■ To do
Locate every line in the listing that contains the string "functions", treating uppercase and lowercase as different, and copy each of those lines.

START Exercise data

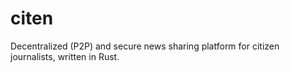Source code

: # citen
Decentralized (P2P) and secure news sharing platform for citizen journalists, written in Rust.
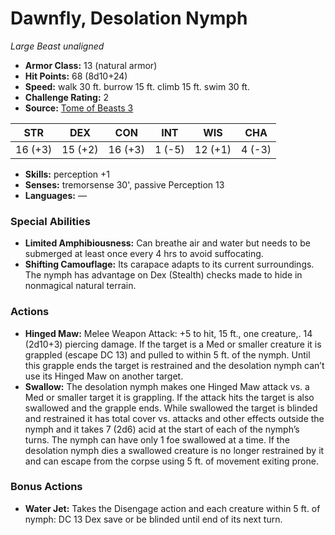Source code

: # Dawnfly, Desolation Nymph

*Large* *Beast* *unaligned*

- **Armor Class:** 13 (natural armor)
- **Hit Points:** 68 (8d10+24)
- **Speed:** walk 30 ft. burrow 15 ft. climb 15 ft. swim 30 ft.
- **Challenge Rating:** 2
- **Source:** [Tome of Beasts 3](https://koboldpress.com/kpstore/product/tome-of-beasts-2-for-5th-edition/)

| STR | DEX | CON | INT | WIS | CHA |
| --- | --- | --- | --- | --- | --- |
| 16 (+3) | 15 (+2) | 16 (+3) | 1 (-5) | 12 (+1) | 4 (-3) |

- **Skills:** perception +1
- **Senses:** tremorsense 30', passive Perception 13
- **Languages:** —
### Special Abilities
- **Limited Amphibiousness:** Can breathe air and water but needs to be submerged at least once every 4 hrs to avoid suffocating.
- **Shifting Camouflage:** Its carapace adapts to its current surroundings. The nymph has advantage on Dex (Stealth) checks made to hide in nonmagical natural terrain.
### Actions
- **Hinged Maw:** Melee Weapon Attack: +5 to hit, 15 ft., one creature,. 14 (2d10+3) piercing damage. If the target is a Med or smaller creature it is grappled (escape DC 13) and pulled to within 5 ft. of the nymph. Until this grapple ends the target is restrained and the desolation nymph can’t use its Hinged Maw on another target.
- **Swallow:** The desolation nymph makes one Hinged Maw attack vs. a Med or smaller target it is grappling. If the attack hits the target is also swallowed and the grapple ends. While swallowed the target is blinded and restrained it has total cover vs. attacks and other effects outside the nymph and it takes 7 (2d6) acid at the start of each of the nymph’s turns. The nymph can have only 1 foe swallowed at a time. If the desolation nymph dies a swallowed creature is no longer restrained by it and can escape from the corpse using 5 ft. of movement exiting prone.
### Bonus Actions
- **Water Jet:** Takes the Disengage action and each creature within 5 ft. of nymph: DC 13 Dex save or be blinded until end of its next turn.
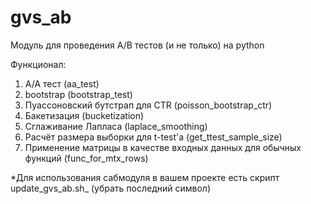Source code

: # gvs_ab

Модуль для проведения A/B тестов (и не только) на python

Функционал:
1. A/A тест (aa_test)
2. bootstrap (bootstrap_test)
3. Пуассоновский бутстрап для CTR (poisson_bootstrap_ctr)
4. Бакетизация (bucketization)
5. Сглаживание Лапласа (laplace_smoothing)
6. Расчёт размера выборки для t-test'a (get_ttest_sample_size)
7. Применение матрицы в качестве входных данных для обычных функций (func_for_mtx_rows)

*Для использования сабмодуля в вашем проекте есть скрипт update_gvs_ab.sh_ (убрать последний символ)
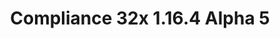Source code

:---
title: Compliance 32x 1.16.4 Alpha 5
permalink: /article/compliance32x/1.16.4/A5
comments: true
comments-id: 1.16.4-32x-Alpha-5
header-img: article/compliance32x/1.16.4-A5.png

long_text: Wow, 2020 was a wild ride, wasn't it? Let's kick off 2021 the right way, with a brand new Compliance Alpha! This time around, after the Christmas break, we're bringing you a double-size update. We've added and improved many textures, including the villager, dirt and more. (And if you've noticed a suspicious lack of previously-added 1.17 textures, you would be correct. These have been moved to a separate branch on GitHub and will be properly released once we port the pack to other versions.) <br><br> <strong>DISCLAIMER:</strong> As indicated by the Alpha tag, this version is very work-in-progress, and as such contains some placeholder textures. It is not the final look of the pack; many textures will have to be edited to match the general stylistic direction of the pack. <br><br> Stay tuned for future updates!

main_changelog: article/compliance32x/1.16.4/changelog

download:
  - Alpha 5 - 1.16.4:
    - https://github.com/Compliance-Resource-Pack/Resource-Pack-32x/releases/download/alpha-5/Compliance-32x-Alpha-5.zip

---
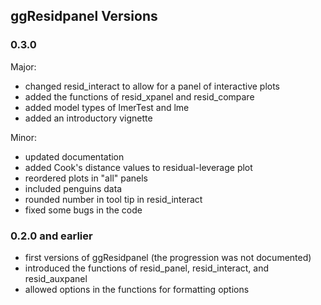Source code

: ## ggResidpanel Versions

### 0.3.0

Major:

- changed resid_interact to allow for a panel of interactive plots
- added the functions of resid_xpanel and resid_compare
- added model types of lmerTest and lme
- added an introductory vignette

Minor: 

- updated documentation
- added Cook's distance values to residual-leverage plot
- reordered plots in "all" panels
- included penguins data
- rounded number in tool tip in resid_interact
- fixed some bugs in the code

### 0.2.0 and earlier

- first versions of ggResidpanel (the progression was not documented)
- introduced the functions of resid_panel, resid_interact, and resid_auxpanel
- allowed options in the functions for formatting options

END Exercise data

■ Exercise answer
- added the functions of resid_xpanel and resid_compare
- introduced the functions of resid_panel, resid_interact, and resid_auxpanel
- allowed options in the functions for formatting options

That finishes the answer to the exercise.